Grade Levels: K-3

This page provides information to support educators and families in teaching K-3 students about concept maps. It is designed to complement the Concept Maps topic page on BrainPOP Jr.

Review different graphic organizers with students, such as word webs, KWL charts, Venn diagrams, and cause-and-effect charts. What do these graphic organizers have in common? Guide children to understand that they are all tools that organize information to help you understand it. Explain to children that a concept map is a graphic organizer that shows and connects different ideas. It shares your understanding of a topic and helps organize your thoughts. You may want to show an example of a concept map and have children describe what they see. How are concepts connected together? Guide them to understand that related ideas are grouped together, which can help you find patterns. Remind students that we can use a concept map to link information we already know with new ideas that we learn.

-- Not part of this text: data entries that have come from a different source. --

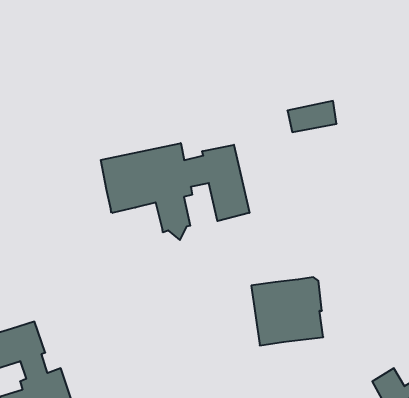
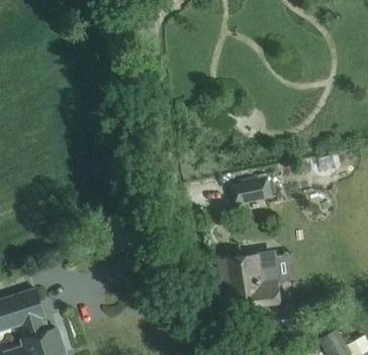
building: [287,101,337,132] -> [231,178,272,204]
building: [101,143,249,240] -> none

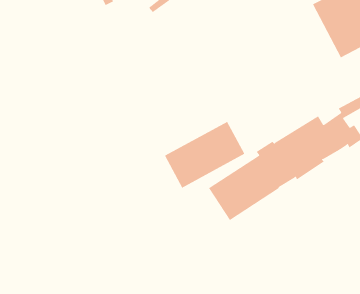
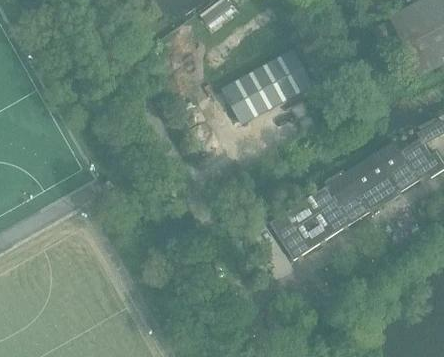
building: [164,121,245,188] -> [221,48,313,124]

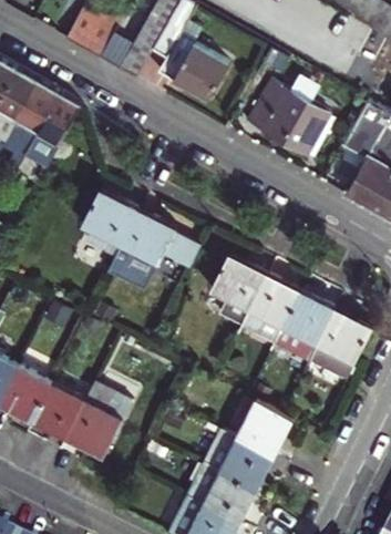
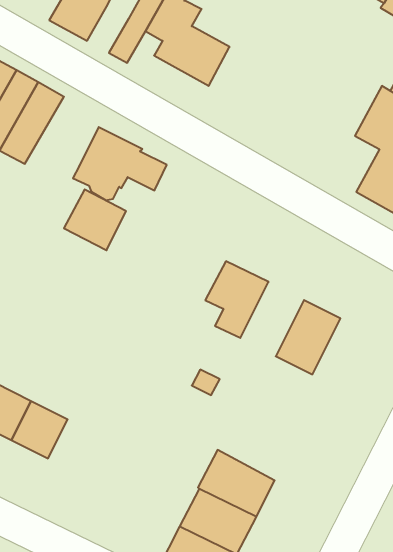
building: [250,79,331,153] -> none
building: [113,212,198,278] -> [73,127,167,200]
building: [240,276,298,343] -> none
building: [306,309,372,381] -> none
building: [65,381,133,456] -> none
building: [236,402,290,456] -> none

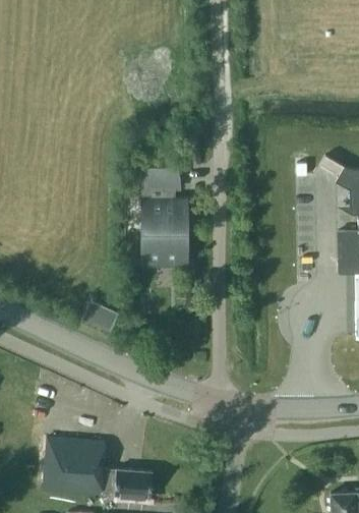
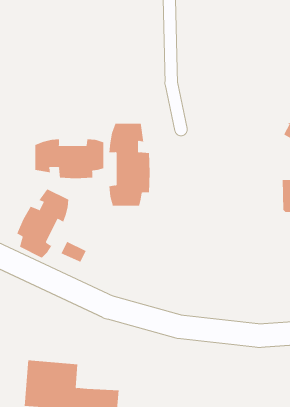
building: none -> [35,138,104,179]
building: none -> [16,188,69,259]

Create a concept map together. Brainstorm different ideas and stress that it’s important to focus on one idea and concentrate on something specific. For example, making a concept map about oceans can be helpful. But creating one about how pollution affects ocean habitats or how fish stay safe in the ocean will help direct thinking and stay focused. Remind students that they may want to start with a specific question, such as “How do fish stay safe in open waters?” You may want to explain that the focus question should not be a yes/no question and should be open-ended and specific.

After selecting a question or main concept, brainstorm different supporting details together. Encourage students to be creative and come up with ideas—no idea is too small! Then model how to write the ideas into nodes, or circles. You may want to point out how arrows connect related ideas together. You may also want to label the arrows with a detail that helps explain the connection between the ideas. Invite students to organize the ideas and group them together into categories. Then have them brainstorm more ideas that fit into the categories and remove ideas that do not fit. Complete the concept map together! You may want to model using different shapes and colors to group ideas.

Together, think about how a concept map might be useful. How might you use it when you’re preparing a book report or an essay? How might a concept map help you organize your paragraphs?

It’s important for students to understand that there’s no wrong way to make a concept map. This is a tool that directs creative thinking, so they should let their imaginations run wild!